Il provvedimento è stato emesso dal giudice per le indagini preliminari su richiesta della Procura della Repubblica di Benevento, guidata dal procuratore Gianfranco Scarfò, nell’ambito di un’indagine che riguarda presunti abusi avvenuti all’interno di un asilo nido del centro cittadino.

L’inchiesta partita da una denuncia

L’indagine, coordinata dalla Procura e condotta dai carabinieri del Nucleo Investigativo, ha preso avvio dalla denuncia presentata dal rappresentante legale di una cooperativa impegnata in attività socio-educative. L’uomo aveva riferito quanto appreso da una dipendente del servizio civile, in servizio presso la struttura, gestita da una congregazione religiosa.
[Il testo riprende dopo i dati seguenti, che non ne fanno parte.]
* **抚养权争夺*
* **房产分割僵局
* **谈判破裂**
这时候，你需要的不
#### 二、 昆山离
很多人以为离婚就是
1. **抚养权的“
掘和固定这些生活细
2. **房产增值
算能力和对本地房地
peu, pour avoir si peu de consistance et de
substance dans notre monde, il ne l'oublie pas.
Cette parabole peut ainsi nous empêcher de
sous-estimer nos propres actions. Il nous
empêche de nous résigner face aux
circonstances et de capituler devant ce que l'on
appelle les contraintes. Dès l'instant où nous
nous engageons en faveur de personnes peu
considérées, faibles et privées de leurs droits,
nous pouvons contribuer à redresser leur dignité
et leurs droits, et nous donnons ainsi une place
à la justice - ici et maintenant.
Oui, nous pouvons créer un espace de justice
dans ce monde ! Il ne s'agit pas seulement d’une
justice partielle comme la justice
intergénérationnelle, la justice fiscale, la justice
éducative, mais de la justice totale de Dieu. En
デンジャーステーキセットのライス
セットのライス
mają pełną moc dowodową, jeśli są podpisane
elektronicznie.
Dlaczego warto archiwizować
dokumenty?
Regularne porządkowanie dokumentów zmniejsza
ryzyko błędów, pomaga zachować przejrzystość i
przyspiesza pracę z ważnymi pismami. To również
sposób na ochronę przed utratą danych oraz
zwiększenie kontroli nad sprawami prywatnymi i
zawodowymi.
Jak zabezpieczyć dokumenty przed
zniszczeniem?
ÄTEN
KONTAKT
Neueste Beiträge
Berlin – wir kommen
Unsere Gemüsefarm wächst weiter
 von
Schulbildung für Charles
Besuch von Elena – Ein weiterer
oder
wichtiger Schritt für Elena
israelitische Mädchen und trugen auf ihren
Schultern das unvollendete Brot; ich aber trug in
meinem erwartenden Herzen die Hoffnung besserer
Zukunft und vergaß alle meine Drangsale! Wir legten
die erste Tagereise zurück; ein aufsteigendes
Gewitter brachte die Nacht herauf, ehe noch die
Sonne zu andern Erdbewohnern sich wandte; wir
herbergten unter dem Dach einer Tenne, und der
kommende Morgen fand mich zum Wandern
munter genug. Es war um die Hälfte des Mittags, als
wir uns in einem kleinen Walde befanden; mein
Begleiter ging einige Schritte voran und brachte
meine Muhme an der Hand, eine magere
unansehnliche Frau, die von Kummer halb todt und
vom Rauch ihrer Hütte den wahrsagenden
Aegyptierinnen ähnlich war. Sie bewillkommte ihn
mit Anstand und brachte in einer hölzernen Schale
Secondo la segnalazione, all’interno dell’asilo si sarebbero verificati abituali comportamenti maltrattanti ai danni dei bambini, attribuiti a insegnanti sia religiose sia laiche.

Abusi documentati con audio e video

Le attività investigative sono state avviate immediatamente e supportate da intercettazioni audio-video. Gli accertamenti avrebbero consentito di documentare numerosi episodi di abuso nei confronti di bambini di età compresa tra i 10 mesi e i 3 anni, alcuni dei quali non ancora in grado di camminare.

Tra le condotte contestate figurano:

contenzioni forzate, con bambini immobilizzati alle sedie tramite indumenti o lasciati bloccati nei passeggini per lunghi periodi;

insulti rivolti ai piccoli, anche per l’aspetto fisico, l’abbigliamento o il nome;

episodi di violenza fisica, come schiaffi alla nuca, strattonamenti per i capelli e spintoni, anche ai danni di bambini che gattonavano;

punizioni improprie;

uso della forza per costringere i minori a mangiare o a dormire.

Bambini in atteggiamento difensivo

Un quadro particolarmente allarmante emerge dalle immagini acquisite durante le indagini. Alcuni bambini, secondo quanto documentato, avrebbero sviluppato comportamenti istintivamente difensivi, come coprirsi il volto con le mani non appena un’insegnante si avvicinava, segno di un clima percepito come ostile e intimidatorio.

Presunzione di innocenza

La misura cautelare eseguita rientra nella fase delle indagini preliminari. Le persone coinvolte sono indagate e, come previsto dall’ordinamento, devono essere considerate presunte innocenti fino a eventuale sentenza definitiva. Contro il provvedimento sono ammessi i mezzi di impugnazione previsti dalla legge.